Se é verdade que precisamos navegar em águas mais profundas (Lc.5,4) na busca de alcançar mais resultados e atingir determinados objetivos, buscando novos desafios e superando adversidades passadas, não vamos nos limitar a “jogar conversa fora” apenas para os boleiros, nos atrevendo tentar chegar a outros mortais.
Desgraçadamente vivemos em um mundo desigual, desumano, frio, calculista e indiferente, rodeado por todo o tipo de mazela social em que o Estado se apresenta como autor de violências institucionais em quantidades e qualidades, em pleno século XXI. Vige Maria…
Adianta falar da Constituição Cidadã, avançadíssima, mas não respeitada? Das Constituições dos Estados e Distrito Federal e das Leis Orgânicas de nossos Municípios brasileiros? Das Leis Complementares, Estatutos e uma parafernália de normas complementares? Funcionam? São fiscalizados? Olhemos a nosso redor. Tristes constatações …
No país da corrupção, da falcatrua, da picaretagem, do “proteger” figurantes do nosso lado, do jeitinho brasileiro, do faz de conta, há instituições e segmentos sociais que minimizam o sofrimento de uma massa de desiguais, de párias da sociedade, dos menos favorecidos pela sorte. Sim, existem e são merecedores dos maiores encômios.
Muitas de nossas Igrejas, independente do credo; associações; fundações; algumas ações institucionais; programas envolvendo responsabilidade social de determinadas empresas, etc, desenvolvem ações que procuram dar dignidade ao ser humano ou mesmo resgatando dignidades até então perdidas.
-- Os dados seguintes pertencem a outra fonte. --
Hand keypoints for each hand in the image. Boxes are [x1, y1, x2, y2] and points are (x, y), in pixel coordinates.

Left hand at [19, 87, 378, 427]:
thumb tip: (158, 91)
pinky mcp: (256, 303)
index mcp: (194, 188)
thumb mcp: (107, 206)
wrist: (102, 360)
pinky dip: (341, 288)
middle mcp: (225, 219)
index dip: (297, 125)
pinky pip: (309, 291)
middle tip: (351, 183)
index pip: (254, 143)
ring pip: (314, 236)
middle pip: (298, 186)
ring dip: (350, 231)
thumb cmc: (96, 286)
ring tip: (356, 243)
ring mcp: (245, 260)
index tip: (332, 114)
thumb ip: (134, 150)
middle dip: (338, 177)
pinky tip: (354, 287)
O exemplo da lenda do pequeno passarinho que se dedicou à tarefa de transportar água no bico para combater incêndio na floresta ao argumento de que “estava fazendo a parte que lhe cabia”, indiferente da zombaria dos maiorais, é oportuna e deve ser recepcionada.
Governador Valadares e seus moradores de rua; suas cracolândias, em especial a da proximidade do mercado municipal e a da praça da estação; a crucial situação das instituições de longa permanência de idosos (associação Santa Luzia, Lar dos Velhinhos e Fundação Dona Zulmira); das instituições que abrigam dependentes químicos; o desafio de uma cidade impregnada de buracos; a revoltante e degradante situação prisional dos estabelecimentos situados na Comarca: e … muito mais.
O que fazer? Participar, interagir, atender aos chamamentos advindos de setores sérios e comprometidos de nossa sociedade e que visam apenas “fazer o bem”, sem olhar aquem. Ou quedar-se, omitir-se? Tá bom assim, meu caro Bolivar?
“Vinde a mim todos vós que estais cansados e fatigados sob o peso de vossos fardos e eu vos darei descanso. Tomai sobre vós o meu jugo e aprendei de mim. O meu jugo é suave e o meu fardo é leve(Mt 11,25-30)”. Tenhamos fé. Acreditemos.
De forma ordeira e civilizada, sem arruaças e politicagem, mas praticando a real e verdadeira “política”, advinda do Latim “politicus”, com o único objetivo de organizar a vida em sociedade e o bem comum, podemos e devemos sim nos envolver, de marcar presença e de nos posicionar.
Cada um sabe do que é capaz. Do que sabe e pode fazer. Basta querer; querer é poder. Dizer que “não tem tempo” não se sustenta. Tempo é questão de preferência. O pouco feito com amor se torna grande na justiça divina.
Olhe a seu redor. Na sua família, na sua comunidade, no seu ambiente de trabalho, em sua igreja, na sua associação de bairro, no chamamento da sociedade civil organizada. Há desafios para todos os gostos.
No Projeto Pingo D’Água, voltado para a prática de pequenas ações solidárias, com suas dificuldades, barreiras e limitações, há espaço para os homens de boa vontade, de coração aberto e que buscam a preservação da dignidade humana. Portas abertas …para todos.
(*) Ex atleta
N.B. 1–Quanto dona FIFA, dona CBF e as grandes potências futebolísticas deste mundão de Deus contribuirão para a Venezuela e sua gente sofrida? E os decantados “craques”, em especial os brasileiros, silêncio sepulcral? O VORCADO não vai poder ajudar…desta vez.
N.B .2 – Nilton dos Santos, Mauro Ramos de Oliveira, Gilmar dos Santos Neves, Waldir Pereira, Carlos Alberto Torres,Wilson da Silva Piaza, Gerson de Oliveira Nunes, José Ely de Miranda, Hilderaldo Luiz Bellini … e outros tantos. Hum…, verdadeiramente craques elíderes que se impunham dentro dos gramados. Estão explicadas as velhas e saudosas conquistas.